▶ Given exercise: Retype the records from the start through the line containing "text at (633, 56): 792 -> 966", including that line, reproducing each line exactly.

▶ Records for this task:
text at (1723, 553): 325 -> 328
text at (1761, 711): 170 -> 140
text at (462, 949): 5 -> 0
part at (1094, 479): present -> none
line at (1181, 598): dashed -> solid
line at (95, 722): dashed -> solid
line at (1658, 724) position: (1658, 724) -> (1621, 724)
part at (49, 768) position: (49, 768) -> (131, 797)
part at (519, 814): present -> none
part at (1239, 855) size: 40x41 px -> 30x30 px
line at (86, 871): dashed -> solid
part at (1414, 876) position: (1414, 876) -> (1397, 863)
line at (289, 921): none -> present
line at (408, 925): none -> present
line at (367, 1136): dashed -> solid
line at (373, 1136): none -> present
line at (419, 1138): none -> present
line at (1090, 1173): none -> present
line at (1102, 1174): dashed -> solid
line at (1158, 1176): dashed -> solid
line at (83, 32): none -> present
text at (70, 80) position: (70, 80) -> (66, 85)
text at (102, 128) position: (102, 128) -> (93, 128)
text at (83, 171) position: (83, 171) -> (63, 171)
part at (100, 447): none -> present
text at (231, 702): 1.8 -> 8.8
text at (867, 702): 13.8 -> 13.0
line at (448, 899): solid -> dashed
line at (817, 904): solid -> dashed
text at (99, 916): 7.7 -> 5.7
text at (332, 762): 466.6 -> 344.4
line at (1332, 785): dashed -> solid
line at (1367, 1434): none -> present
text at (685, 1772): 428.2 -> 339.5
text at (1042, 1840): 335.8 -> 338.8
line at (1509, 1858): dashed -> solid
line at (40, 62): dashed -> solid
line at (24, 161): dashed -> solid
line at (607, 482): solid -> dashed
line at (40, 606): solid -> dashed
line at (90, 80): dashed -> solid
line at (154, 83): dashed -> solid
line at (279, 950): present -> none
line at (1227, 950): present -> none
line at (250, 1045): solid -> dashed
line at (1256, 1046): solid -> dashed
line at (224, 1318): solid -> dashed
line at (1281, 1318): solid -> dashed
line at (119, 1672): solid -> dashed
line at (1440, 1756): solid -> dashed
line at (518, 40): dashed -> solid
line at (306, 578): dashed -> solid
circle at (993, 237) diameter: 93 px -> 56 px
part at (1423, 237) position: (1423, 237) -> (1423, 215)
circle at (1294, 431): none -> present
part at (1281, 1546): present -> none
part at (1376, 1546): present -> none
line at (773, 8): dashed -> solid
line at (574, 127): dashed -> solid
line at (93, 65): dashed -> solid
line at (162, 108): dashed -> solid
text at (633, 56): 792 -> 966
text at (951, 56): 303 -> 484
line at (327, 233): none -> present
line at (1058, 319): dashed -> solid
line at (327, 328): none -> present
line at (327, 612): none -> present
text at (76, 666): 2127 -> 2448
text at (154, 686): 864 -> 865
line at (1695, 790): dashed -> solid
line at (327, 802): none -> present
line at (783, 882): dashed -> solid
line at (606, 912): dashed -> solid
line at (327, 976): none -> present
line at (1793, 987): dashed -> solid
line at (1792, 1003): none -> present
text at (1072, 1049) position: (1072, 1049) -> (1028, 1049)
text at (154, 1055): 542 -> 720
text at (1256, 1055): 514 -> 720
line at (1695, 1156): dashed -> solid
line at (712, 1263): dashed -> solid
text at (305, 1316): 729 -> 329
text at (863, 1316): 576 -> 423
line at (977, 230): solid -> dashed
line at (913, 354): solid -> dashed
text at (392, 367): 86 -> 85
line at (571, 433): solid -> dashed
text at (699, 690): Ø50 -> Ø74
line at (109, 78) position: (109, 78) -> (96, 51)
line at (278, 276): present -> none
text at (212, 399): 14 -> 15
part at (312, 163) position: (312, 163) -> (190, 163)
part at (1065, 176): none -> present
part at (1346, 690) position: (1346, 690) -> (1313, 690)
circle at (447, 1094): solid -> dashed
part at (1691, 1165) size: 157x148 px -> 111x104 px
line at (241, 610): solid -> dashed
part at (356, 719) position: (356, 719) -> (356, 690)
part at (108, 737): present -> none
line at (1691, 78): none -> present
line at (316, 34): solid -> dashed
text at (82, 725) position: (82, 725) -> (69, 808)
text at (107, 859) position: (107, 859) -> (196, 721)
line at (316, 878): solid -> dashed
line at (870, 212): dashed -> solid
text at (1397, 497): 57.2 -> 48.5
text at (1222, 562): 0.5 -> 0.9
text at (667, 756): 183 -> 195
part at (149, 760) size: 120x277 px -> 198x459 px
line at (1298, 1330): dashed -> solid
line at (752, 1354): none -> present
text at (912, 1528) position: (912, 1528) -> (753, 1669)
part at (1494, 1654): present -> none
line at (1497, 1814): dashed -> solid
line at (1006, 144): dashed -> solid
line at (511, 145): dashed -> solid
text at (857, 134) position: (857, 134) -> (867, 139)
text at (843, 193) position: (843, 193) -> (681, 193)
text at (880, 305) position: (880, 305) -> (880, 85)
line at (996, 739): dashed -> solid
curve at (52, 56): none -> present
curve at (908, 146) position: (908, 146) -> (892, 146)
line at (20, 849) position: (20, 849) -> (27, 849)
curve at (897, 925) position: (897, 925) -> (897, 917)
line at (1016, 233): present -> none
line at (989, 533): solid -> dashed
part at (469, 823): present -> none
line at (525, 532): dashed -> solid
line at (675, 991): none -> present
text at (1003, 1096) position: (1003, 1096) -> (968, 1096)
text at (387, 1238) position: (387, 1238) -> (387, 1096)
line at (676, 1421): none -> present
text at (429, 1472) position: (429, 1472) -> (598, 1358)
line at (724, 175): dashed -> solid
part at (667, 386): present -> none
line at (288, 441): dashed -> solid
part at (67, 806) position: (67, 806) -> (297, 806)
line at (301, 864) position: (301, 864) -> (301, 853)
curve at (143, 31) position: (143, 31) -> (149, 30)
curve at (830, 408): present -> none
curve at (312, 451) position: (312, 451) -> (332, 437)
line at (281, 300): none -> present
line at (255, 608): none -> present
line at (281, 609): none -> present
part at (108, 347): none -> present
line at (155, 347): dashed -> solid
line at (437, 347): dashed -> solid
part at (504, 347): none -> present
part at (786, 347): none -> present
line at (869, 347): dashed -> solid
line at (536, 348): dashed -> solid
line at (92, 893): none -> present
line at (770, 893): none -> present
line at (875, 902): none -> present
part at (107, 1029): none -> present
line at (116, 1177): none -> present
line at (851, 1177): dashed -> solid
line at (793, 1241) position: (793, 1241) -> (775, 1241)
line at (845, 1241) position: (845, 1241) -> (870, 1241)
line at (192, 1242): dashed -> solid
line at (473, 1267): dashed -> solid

▶ Solution for this problem:
text at (1723, 553): 325 -> 328
text at (1761, 711): 170 -> 140
text at (462, 949): 5 -> 0
part at (1094, 479): present -> none
line at (1181, 598): dashed -> solid
line at (95, 722): dashed -> solid
line at (1658, 724) position: (1658, 724) -> (1621, 724)
part at (49, 768) position: (49, 768) -> (131, 797)
part at (519, 814): present -> none
part at (1239, 855) size: 40x41 px -> 30x30 px
line at (86, 871): dashed -> solid
part at (1414, 876) position: (1414, 876) -> (1397, 863)
line at (289, 921): none -> present
line at (408, 925): none -> present
line at (367, 1136): dashed -> solid
line at (373, 1136): none -> present
line at (419, 1138): none -> present
line at (1090, 1173): none -> present
line at (1102, 1174): dashed -> solid
line at (1158, 1176): dashed -> solid
line at (83, 32): none -> present
text at (70, 80) position: (70, 80) -> (66, 85)
text at (102, 128) position: (102, 128) -> (93, 128)
text at (83, 171) position: (83, 171) -> (63, 171)
part at (100, 447): none -> present
text at (231, 702): 1.8 -> 8.8
text at (867, 702): 13.8 -> 13.0
line at (448, 899): solid -> dashed
line at (817, 904): solid -> dashed
text at (99, 916): 7.7 -> 5.7
text at (332, 762): 466.6 -> 344.4
line at (1332, 785): dashed -> solid
line at (1367, 1434): none -> present
text at (685, 1772): 428.2 -> 339.5
text at (1042, 1840): 335.8 -> 338.8
line at (1509, 1858): dashed -> solid
line at (40, 62): dashed -> solid
line at (24, 161): dashed -> solid
line at (607, 482): solid -> dashed
line at (40, 606): solid -> dashed
line at (90, 80): dashed -> solid
line at (154, 83): dashed -> solid
line at (279, 950): present -> none
line at (1227, 950): present -> none
line at (250, 1045): solid -> dashed
line at (1256, 1046): solid -> dashed
line at (224, 1318): solid -> dashed
line at (1281, 1318): solid -> dashed
line at (119, 1672): solid -> dashed
line at (1440, 1756): solid -> dashed
line at (518, 40): dashed -> solid
line at (306, 578): dashed -> solid
circle at (993, 237) diameter: 93 px -> 56 px
part at (1423, 237) position: (1423, 237) -> (1423, 215)
circle at (1294, 431): none -> present
part at (1281, 1546): present -> none
part at (1376, 1546): present -> none
line at (773, 8): dashed -> solid
line at (574, 127): dashed -> solid
line at (93, 65): dashed -> solid
line at (162, 108): dashed -> solid
text at (633, 56): 792 -> 966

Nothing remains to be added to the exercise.